* INSTRUCTIONS FOR THE TASK
Copy verbatim the lines in the records below, starting at the line that contains "Оставьте свой телефон, и мы обязательно Вам" and stopping after the line that contains "voyage, vous permettant". Leave out the pictures.

* TASK DATA
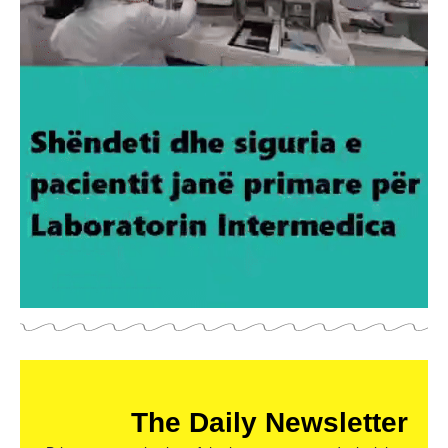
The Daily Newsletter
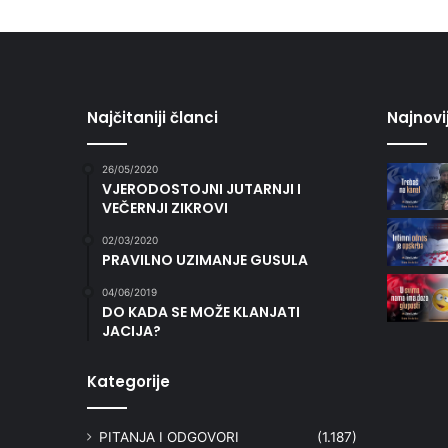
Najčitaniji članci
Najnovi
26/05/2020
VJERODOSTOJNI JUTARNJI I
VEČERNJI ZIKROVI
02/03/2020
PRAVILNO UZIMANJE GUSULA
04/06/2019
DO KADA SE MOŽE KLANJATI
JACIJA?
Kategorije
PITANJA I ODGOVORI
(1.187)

---

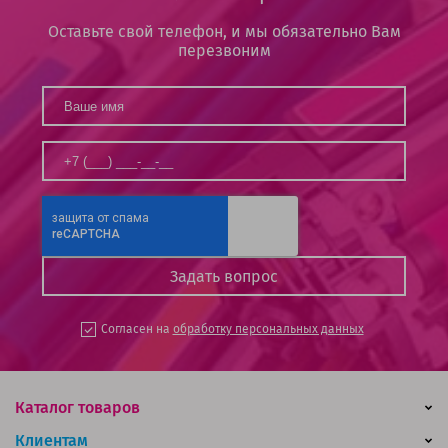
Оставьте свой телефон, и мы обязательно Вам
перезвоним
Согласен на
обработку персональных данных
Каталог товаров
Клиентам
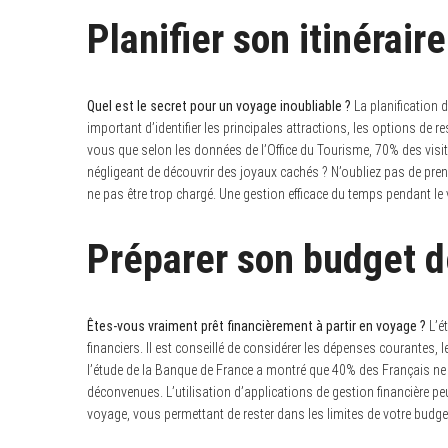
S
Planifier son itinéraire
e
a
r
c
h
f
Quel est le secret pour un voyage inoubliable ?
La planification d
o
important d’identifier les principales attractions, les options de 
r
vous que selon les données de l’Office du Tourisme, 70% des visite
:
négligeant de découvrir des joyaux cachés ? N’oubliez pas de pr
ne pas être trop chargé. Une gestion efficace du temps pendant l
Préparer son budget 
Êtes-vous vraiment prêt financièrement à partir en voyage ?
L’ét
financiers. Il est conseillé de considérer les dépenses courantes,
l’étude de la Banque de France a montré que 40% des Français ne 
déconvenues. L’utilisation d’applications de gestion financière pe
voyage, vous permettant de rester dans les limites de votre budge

* ANSWER SECTION
Оставьте свой телефон, и мы обязательно Вам
перезвоним
Согласен на
обработку персональных данных
Каталог товаров
Клиентам
S
Planifier son itinéraire
e
a
r
c
h
f
Quel est le secret pour un voyage inoubliable ?
La planification d
o
important d’identifier les principales attractions, les options de 
r
vous que selon les données de l’Office du Tourisme, 70% des visite
:
négligeant de découvrir des joyaux cachés ? N’oubliez pas de pr
ne pas être trop chargé. Une gestion efficace du temps pendant l
Préparer son budget 
Êtes-vous vraiment prêt financièrement à partir en voyage ?
L’ét
financiers. Il est conseillé de considérer les dépenses courantes,
l’étude de la Banque de France a montré que 40% des Français ne 
déconvenues. L’utilisation d’applications de gestion financière pe
voyage, vous permettant de rester dans les limites de votre budge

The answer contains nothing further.